■ Data supplied
_ _ _

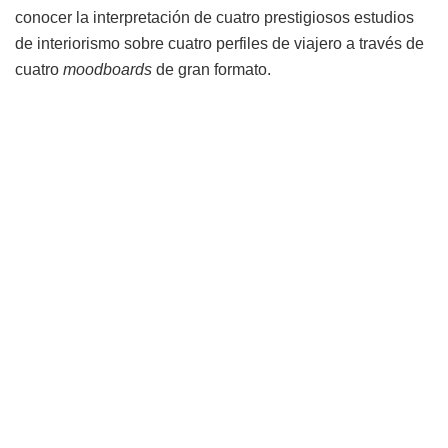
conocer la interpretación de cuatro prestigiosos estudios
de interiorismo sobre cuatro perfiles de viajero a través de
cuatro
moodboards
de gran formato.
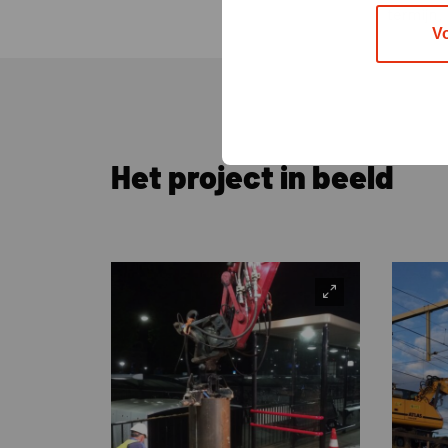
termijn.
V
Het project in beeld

_ _ _

■ Task requirements
Where an entry includes a picture, drop it, and print the rest of the material word for word.

■ Answer section
conocer la interpretación de cuatro prestigiosos estudios
de interiorismo sobre cuatro perfiles de viajero a través de
cuatro
moodboards
de gran formato.
termijn.
V
Het project in beeld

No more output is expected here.